**EXERCISE GOAL:**
Reproduce, exactly, the lines of the material below from the line containing "cell phone: present [831,403,955,448]" through the line containing "saltshaker: none [487,453,516,500]", with both end lines included and nothing else.

[TASK MATERIAL]

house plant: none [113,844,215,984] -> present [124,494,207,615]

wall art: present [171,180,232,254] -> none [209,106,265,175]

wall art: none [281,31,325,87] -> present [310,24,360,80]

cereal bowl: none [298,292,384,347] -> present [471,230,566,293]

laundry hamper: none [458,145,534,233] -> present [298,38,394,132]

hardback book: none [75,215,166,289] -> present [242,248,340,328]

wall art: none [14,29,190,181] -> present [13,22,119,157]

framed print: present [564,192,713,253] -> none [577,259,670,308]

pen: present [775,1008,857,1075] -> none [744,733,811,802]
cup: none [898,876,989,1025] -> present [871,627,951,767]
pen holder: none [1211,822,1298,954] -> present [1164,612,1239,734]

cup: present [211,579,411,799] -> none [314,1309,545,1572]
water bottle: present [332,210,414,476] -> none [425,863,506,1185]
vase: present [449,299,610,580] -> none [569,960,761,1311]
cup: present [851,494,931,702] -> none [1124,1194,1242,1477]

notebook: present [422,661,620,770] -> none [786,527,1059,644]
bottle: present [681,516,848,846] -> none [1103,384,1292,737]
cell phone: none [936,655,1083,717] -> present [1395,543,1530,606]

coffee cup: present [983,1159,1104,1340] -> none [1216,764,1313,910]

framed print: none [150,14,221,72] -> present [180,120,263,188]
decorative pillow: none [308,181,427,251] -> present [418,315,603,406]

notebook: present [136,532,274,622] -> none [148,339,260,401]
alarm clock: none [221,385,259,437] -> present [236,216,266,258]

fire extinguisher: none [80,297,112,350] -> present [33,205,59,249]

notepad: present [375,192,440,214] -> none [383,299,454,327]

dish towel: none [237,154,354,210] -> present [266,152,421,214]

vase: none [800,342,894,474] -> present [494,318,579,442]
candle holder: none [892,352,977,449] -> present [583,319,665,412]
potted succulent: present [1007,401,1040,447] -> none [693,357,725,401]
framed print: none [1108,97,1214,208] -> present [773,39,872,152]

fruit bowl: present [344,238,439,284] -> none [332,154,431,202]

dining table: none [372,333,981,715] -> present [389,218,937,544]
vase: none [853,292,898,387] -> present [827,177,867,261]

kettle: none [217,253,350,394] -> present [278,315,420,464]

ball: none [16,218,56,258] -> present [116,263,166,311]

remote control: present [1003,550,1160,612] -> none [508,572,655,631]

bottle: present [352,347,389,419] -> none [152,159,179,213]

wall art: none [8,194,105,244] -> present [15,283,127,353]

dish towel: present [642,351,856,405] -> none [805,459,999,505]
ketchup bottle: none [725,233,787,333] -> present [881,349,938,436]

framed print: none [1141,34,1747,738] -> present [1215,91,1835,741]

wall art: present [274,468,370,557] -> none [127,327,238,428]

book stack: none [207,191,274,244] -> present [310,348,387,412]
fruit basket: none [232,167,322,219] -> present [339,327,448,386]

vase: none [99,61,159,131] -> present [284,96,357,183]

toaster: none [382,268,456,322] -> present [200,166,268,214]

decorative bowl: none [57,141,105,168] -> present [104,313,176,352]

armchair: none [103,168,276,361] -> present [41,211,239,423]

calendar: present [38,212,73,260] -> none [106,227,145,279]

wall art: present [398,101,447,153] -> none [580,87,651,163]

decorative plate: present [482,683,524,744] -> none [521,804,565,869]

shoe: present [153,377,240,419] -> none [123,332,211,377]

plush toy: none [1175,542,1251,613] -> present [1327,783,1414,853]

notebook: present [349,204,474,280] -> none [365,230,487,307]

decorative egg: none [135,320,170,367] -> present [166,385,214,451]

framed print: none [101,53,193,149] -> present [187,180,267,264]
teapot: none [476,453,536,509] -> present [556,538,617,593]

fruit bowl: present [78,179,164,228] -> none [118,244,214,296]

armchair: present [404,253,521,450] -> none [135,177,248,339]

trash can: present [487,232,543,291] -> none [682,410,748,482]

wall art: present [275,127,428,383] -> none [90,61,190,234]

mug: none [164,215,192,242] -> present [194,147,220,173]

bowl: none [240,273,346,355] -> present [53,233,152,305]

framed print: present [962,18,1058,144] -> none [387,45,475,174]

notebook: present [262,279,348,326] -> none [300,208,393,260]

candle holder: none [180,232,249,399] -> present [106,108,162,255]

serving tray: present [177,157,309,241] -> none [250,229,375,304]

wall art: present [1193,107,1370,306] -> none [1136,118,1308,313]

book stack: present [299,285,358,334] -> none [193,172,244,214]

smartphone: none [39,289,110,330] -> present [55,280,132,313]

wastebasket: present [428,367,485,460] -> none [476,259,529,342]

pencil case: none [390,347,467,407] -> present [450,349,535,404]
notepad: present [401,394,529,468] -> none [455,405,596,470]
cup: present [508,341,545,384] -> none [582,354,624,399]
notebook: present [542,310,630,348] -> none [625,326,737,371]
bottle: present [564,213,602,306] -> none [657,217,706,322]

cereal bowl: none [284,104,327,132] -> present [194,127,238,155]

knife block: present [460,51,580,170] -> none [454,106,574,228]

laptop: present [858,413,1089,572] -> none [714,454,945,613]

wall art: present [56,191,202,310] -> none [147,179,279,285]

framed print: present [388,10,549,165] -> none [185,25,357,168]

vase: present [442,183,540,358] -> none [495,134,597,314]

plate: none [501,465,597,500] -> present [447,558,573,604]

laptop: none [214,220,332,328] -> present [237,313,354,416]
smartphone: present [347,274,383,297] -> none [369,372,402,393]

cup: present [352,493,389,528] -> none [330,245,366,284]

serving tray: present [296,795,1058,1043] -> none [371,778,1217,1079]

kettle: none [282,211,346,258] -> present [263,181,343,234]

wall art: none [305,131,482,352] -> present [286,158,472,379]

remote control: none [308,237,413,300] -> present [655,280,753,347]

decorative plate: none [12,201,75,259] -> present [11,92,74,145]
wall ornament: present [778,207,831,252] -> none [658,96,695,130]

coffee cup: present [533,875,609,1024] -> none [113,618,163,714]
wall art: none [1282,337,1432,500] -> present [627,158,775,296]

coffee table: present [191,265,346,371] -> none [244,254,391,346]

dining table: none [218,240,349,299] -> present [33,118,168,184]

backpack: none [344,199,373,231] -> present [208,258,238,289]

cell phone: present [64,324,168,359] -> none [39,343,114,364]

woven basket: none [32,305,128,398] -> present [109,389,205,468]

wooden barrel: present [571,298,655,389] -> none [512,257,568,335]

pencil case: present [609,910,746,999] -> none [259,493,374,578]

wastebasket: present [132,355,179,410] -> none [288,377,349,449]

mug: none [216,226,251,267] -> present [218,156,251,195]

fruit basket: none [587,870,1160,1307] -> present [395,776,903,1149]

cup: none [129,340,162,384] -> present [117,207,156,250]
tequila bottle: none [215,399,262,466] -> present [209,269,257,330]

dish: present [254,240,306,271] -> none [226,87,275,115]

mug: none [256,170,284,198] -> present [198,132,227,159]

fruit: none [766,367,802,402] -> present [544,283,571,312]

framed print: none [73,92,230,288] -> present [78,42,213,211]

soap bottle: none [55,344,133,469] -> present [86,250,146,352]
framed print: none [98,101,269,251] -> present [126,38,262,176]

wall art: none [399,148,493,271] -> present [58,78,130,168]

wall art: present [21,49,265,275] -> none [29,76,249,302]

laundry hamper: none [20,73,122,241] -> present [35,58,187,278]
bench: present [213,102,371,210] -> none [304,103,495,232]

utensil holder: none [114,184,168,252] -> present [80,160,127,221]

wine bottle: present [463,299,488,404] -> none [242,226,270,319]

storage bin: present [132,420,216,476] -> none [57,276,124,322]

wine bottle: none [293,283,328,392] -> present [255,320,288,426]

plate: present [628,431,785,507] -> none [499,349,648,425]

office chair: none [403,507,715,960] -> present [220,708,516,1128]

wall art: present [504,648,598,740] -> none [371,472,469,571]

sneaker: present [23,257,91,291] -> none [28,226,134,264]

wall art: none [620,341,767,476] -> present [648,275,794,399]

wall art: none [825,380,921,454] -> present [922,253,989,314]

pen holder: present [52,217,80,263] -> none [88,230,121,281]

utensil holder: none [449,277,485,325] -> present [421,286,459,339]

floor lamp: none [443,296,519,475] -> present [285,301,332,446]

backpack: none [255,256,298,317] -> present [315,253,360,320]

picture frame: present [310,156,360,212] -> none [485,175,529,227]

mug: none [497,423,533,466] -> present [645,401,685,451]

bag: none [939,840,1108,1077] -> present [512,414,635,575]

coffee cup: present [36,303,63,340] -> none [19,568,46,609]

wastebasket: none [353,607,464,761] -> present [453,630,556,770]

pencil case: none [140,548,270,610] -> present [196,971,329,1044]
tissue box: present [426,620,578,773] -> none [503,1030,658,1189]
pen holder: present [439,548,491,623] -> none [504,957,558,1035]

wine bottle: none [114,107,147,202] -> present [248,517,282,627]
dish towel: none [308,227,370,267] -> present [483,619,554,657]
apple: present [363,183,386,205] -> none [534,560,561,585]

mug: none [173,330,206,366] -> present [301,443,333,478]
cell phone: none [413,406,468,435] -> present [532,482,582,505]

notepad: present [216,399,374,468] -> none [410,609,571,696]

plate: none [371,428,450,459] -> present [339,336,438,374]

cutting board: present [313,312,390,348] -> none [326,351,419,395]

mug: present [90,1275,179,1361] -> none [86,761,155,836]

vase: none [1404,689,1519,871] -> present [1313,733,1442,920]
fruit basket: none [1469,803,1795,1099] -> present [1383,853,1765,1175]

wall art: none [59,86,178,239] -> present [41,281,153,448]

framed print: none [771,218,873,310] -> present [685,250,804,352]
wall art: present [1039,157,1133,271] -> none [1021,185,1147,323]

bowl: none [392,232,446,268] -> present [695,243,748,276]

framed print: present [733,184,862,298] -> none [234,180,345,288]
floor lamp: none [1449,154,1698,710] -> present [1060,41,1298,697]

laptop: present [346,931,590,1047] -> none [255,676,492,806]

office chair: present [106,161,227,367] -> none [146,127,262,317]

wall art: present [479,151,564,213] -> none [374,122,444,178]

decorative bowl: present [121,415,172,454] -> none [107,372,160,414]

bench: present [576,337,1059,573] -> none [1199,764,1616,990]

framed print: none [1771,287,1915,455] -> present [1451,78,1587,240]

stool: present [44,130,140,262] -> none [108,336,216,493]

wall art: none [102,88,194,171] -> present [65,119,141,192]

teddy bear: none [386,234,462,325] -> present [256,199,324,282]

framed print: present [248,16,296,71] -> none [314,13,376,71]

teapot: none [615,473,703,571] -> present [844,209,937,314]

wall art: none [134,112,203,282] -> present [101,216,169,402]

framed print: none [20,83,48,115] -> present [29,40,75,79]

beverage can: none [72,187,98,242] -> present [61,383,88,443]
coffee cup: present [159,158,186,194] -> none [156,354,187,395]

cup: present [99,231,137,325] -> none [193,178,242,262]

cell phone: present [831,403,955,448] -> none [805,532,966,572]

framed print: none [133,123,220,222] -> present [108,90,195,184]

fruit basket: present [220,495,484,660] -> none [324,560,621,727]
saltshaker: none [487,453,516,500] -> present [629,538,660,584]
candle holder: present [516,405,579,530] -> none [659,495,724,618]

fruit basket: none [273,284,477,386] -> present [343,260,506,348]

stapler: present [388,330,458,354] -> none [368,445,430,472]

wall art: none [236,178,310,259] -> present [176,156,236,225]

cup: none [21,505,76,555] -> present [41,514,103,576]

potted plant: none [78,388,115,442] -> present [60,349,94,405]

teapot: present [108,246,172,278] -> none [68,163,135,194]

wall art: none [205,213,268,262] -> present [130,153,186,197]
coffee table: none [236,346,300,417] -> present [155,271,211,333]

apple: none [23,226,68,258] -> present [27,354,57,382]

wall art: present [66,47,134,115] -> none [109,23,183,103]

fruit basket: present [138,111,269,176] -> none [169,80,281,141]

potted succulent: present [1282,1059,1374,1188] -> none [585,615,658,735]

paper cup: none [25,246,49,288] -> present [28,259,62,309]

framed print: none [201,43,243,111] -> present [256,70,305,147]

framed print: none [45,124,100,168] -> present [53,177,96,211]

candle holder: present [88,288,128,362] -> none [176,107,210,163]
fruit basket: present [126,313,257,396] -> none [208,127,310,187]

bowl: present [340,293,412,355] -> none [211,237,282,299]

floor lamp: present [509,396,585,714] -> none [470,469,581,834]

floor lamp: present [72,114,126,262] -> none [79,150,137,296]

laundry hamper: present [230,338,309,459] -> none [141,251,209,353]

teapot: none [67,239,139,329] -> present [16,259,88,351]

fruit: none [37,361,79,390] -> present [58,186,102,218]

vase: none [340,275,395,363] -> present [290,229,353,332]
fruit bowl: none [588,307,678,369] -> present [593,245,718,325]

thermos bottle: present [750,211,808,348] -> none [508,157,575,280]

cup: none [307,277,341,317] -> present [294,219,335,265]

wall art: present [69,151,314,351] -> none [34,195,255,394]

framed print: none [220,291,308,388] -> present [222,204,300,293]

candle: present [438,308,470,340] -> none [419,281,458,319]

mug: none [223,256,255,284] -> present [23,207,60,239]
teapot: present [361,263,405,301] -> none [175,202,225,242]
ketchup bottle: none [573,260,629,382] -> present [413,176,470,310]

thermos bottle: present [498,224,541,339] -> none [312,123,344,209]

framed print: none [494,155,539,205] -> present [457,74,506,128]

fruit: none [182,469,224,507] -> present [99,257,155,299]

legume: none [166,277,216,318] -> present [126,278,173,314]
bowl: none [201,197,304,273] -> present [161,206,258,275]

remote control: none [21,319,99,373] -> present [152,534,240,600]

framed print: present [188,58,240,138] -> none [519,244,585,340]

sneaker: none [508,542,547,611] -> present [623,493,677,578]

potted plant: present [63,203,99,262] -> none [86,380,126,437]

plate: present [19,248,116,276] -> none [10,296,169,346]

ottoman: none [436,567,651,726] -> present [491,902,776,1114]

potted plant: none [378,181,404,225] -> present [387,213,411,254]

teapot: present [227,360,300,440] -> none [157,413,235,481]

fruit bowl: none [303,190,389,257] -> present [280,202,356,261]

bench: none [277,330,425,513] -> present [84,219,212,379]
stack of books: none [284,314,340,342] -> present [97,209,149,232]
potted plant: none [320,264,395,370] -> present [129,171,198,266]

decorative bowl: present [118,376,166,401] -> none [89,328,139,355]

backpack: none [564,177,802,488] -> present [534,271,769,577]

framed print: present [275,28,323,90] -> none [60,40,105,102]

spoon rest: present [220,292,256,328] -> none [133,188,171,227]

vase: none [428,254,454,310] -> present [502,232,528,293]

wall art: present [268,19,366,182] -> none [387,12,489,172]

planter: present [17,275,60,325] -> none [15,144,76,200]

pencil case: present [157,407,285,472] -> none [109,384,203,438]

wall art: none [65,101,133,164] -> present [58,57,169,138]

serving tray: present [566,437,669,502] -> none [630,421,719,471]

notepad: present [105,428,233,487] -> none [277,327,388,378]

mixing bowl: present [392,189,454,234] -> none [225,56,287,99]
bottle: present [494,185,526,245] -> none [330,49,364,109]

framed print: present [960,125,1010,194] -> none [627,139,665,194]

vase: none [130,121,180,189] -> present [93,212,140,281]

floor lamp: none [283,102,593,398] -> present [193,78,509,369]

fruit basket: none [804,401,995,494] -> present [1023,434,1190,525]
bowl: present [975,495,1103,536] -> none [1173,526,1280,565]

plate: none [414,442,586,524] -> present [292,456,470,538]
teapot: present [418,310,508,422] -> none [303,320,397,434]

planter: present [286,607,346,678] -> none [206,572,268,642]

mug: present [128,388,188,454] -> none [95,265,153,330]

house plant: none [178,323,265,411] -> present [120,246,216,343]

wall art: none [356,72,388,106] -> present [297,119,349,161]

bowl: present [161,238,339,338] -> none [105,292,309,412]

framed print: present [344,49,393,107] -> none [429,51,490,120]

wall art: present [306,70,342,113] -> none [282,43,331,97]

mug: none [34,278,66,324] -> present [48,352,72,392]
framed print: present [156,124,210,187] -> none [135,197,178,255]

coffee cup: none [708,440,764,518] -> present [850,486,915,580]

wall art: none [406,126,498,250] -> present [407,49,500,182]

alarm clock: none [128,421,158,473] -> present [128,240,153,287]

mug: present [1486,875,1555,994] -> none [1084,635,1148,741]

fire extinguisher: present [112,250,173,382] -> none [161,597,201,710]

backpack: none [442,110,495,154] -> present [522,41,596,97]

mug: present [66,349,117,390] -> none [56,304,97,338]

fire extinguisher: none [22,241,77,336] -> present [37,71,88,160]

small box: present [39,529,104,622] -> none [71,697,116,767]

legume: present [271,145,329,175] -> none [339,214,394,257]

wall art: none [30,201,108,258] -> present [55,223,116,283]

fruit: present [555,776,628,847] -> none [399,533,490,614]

[/TASK MATERIAL]

**RESULT BELOW:**
cell phone: present [831,403,955,448] -> none [805,532,966,572]

framed print: none [133,123,220,222] -> present [108,90,195,184]

fruit basket: present [220,495,484,660] -> none [324,560,621,727]
saltshaker: none [487,453,516,500] -> present [629,538,660,584]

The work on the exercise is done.